When obstruction is at the level of the distal common bile duct, the differential diagnosis must include, in addition to pancreatic adenocarcinoma, ampullary carcinoma, primary cholangiocarcinoma of the distal duct.16

In our study, significant associated findings such vascular complications, ascites, hepatic metastasis, pancreatic metastasis, skeletal metastasis and malignant lymphadenopathy were detected in majority of the patients, where ERCP did not provide equivalent findings.

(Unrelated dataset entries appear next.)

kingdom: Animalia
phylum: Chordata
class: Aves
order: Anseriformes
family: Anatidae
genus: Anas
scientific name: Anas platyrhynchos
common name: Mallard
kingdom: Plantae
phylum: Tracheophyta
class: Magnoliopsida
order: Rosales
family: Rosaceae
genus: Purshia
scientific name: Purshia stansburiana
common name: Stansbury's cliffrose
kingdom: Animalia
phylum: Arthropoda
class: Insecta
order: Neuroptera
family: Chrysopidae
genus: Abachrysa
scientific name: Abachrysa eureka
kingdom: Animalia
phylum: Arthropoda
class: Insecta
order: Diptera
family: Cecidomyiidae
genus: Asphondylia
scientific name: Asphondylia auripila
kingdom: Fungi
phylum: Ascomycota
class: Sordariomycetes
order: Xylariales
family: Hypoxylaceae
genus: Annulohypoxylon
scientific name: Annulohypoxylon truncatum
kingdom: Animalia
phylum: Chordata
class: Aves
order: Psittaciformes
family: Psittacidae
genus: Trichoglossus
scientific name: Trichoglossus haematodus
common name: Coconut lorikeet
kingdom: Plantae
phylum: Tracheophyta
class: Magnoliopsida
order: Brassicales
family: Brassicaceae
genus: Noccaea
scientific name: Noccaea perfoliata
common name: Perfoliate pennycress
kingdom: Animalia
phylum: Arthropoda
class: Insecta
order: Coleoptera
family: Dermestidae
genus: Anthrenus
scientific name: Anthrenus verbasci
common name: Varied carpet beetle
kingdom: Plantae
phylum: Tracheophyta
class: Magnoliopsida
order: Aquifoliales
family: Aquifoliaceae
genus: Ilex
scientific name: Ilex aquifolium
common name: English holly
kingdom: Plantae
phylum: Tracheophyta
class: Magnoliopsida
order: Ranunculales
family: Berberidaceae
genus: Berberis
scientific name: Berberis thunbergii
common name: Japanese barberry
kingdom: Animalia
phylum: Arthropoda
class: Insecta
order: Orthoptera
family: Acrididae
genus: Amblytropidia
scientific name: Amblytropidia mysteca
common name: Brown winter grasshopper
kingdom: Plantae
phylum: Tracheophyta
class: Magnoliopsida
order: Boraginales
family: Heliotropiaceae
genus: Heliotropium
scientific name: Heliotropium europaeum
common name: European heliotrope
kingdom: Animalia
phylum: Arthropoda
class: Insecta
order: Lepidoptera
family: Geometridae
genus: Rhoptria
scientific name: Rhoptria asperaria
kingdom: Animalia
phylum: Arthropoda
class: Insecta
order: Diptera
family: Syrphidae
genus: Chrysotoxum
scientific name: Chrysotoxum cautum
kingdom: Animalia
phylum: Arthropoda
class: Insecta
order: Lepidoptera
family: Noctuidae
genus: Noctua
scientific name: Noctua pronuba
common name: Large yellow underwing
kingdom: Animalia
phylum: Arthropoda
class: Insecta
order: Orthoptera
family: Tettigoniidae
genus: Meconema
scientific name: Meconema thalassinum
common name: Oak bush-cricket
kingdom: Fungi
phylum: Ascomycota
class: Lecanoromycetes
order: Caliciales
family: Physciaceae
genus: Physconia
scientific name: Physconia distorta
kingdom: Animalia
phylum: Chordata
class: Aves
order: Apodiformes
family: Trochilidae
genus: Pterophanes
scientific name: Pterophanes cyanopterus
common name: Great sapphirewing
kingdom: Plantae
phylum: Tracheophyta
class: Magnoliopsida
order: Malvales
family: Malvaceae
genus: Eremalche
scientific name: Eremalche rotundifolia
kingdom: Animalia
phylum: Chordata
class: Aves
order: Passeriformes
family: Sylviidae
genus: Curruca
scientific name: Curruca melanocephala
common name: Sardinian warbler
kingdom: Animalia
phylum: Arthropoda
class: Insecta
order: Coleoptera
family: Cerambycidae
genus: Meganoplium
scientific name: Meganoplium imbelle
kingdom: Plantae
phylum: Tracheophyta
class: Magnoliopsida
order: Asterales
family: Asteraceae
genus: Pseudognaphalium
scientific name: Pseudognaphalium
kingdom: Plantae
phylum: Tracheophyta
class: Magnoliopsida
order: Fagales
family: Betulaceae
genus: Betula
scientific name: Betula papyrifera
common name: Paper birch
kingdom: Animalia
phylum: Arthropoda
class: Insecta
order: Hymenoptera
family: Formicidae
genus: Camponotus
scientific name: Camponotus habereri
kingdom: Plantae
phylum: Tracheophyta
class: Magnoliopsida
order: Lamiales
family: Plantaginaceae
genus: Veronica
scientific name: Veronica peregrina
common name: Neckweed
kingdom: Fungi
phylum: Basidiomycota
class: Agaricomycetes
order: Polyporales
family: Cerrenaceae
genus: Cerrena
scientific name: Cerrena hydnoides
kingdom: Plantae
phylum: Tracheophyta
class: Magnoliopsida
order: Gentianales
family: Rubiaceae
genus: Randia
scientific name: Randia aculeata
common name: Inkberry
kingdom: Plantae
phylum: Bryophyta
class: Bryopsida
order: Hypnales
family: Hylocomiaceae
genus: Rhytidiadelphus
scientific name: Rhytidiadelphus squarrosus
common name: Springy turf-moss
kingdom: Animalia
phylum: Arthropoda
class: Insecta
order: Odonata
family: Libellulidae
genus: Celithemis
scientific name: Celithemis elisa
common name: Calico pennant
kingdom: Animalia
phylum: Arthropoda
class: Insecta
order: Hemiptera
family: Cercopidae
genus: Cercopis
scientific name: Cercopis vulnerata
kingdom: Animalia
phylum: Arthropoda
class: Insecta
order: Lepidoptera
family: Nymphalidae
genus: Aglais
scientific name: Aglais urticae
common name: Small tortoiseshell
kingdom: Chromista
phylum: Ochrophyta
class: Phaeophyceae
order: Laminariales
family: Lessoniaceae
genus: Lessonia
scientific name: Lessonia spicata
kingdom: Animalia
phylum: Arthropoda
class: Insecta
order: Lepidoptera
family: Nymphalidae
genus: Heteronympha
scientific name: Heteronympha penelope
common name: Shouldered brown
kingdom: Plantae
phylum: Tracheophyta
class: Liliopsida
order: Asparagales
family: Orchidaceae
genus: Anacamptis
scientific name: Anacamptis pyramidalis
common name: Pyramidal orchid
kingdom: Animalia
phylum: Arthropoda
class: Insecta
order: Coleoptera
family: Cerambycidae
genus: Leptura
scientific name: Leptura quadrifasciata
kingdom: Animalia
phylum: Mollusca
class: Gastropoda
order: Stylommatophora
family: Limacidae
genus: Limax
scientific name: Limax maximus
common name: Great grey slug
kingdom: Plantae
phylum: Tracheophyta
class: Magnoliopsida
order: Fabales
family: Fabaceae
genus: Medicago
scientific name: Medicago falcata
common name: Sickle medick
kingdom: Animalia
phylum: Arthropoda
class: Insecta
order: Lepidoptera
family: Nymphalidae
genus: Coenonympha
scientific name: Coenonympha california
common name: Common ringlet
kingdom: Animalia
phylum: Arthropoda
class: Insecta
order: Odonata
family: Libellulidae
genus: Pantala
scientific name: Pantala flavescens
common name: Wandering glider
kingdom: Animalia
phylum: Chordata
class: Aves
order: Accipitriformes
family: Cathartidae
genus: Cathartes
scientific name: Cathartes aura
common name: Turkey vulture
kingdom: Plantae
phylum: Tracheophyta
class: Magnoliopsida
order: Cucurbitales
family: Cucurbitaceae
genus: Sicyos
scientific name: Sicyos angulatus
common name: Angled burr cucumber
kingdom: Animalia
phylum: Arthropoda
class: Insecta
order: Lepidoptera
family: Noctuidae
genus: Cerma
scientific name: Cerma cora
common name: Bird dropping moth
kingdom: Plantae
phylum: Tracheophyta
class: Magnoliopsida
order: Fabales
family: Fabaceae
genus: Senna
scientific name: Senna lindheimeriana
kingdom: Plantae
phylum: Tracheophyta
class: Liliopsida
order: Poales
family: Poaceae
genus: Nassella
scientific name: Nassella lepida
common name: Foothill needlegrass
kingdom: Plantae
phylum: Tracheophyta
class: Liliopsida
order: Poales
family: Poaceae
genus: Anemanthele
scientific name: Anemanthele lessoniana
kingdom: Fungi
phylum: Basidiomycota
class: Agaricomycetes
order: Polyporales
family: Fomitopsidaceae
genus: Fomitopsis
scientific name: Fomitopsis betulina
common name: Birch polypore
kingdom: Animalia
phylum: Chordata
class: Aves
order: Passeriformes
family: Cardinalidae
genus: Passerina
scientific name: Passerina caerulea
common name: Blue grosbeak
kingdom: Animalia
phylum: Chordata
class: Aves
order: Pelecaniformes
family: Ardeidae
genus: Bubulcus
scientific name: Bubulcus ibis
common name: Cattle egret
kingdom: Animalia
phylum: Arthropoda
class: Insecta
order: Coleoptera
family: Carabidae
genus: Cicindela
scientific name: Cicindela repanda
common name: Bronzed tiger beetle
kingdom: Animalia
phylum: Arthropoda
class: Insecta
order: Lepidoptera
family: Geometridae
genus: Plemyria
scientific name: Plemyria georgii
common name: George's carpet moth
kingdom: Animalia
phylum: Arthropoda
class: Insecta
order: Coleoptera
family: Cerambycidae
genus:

In a study by Midwinter MJ et al (1999),17 on MDCT, the specificity and confidence with which a diagnosis can be suggested are further increased by the high rate of detection of such associated findings as hepatic metastases, adenopathy in the porta hepatis or peripancreatic nodal groups.

5. Conclusions

MDCT clearly has achieved a vital role in the evaluation of the biliary tract malignancy. Spiral technique augments the diagnostic capability of CT, primarily due to excellent parenchymal enhancement of both the liver and the pancreas and to the volume dataset with lack of spatial misregistration. Biliary tract obstruction can be clearly localized to levels such as the distal intrahepatic ducts, porta hepatic, mid-distal common bile duct (suprapancreatic), pancreatic head or ampullary. The imaging features of most malignant lesions are so specific that confident diagnosis can be made out.